SIOCSIFMTU The (IF_MINMTU <= mtu <= IF_MAXMTU) check is performed by the stack. The check whether SIOCSIFMTU has not been changed is also performed by the stack. Storing MTU in softc is safe.
SIOCSIFCAP The check that new capenable are subset of driver capabilities is done by stack. The TSO dependency on hardware checksumming and VLAN tagging is also handled by stack. The no change SIOCSIFCAP is handled by stack. The vlan(4) dependencies are handled by stack. The driver must analyze the ifr_reqcap and perform all important hardware initialization. The driver may alter ifr_reqcap. The driver may take current capabilities from ifr_curcap. If driver doesn't return error it may save ifr_reqcap in its softc. The driver must fill in ifr_hwassist with a new value. If a driver supports polling(4) then it should switch its interrupts on or off depending on the IFCAP_POLLING flag. However, registering and unregistering within the polling infrastructure is handled by the stack.
On unknown ioctl the driver must return EOPNOTSUPP.
- If driver wants to traverse multicast address list of the interface, it should use if_foreach_maddr().
- xxx_init() method disappears as part of KPI. It used to be a source of ambiguity, since it was usually called internally and sometimes by the stack. Now it is called only internaly, so drivers must declare xxx_init() static and call it when SIOCSIFFLAGS say that interface goes IFF_UP.
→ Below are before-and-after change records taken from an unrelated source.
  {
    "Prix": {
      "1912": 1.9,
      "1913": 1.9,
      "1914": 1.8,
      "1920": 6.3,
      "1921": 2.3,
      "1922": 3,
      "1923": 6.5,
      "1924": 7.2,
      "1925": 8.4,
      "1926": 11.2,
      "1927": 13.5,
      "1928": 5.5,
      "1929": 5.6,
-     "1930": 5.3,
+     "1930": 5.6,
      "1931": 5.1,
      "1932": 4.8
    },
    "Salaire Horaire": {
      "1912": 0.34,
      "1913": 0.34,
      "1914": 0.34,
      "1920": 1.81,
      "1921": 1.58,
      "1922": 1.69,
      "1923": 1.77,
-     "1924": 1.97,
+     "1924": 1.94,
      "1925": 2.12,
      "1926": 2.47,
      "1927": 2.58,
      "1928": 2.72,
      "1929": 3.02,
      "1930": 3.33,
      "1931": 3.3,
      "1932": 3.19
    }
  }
grep for struct ifnet * and substitute it to if_t. This is a cosmetic change needed to force a converted driver to return FALSE when executing 'grep ifnet if_xxx.c', which allows monitoring of the conversion process by a script.
So far, miibus(4) is no longer aware about struct ifnet that was a layering violation between device layer and network stack. This change requires a few extra changes to the NIC drivers that use miibus(4).
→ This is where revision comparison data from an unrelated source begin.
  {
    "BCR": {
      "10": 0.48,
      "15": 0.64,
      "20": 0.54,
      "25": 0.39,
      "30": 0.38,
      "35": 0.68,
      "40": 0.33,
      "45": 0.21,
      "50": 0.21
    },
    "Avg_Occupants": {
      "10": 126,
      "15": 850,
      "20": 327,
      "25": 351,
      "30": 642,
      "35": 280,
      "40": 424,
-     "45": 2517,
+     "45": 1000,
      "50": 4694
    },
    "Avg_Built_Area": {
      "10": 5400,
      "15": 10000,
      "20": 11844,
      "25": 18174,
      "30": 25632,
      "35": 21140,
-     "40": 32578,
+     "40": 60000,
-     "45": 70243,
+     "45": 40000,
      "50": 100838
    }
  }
Drivers must mii_attach() call before if_attach(). The struct ifnet * argument to mii_attach() is vanished.
- Drivers must do baudrate and link state management themselves in miibus_statchg devmethod.
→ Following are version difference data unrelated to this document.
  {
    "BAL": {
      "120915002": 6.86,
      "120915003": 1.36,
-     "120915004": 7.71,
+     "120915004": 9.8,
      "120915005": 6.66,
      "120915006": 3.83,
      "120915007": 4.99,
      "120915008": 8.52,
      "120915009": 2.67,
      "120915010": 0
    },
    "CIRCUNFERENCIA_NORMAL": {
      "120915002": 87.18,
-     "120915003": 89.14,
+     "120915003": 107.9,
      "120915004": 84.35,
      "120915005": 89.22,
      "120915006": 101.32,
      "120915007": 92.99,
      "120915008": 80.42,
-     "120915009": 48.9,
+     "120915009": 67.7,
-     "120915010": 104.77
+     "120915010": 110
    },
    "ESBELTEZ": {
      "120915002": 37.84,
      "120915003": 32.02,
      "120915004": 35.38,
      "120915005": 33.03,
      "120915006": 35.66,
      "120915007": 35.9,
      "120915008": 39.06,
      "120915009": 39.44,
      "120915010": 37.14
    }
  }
- Some PHYs require to obtain MTU of the interface. Drivers that expect such PHYs must implement miibus_readvar DEVMETHOD and return MIIVAR_MTU from that method (see bge(4) as an example).
Tracked at separate page projects/ifnet/progress.
Heavy tasks, not yet done, but must be done
Apart from tons of drivers, there are more things to be done:
ALTQ strongly relies on struct ifqueue being embedded into struct ifnet. In the old world order that lead to ALTQ usually conflicting with high performance TX enhancements for NIC drivers. Some NICs dropped the ALTQ support. For others a drbr shim layer was introduced. In the new world order the ifqueue is removed, as well as drbr. The plan for ALTQ is that it hijacks if_ops of an ifnet, and runs all packets through its own altq_transmit, which in its turn may queue the packet, or put it on ALTQs queue. This will require zero changes to drivers, unlike older implementation. This will require working with ALTQ itself quite a lot. Note, that KAME is no more, OpenBSD have deleted ALTQ, and NetBSD have moved it to userland. So, we own our copy of ALTQ, should move it out of contrib and maintain it.
lagg(4) will definitely require special care.
VIMAGE is probably broken at the current state of projects/ifnet. The project is a good chance to improve things around moving ifnets between vnets.
Maintaining compat shims in the future
Since struct if_attach_args begins with version field, we can differentiate a driver compiled for older kernel. We can keep compat shims in net/if_compat.c, where we will keep the history of older struct if_attach_args, struct ifaddr, struct ifops and all the compat shims required to convert them to newer, allowing for older drivers to attach.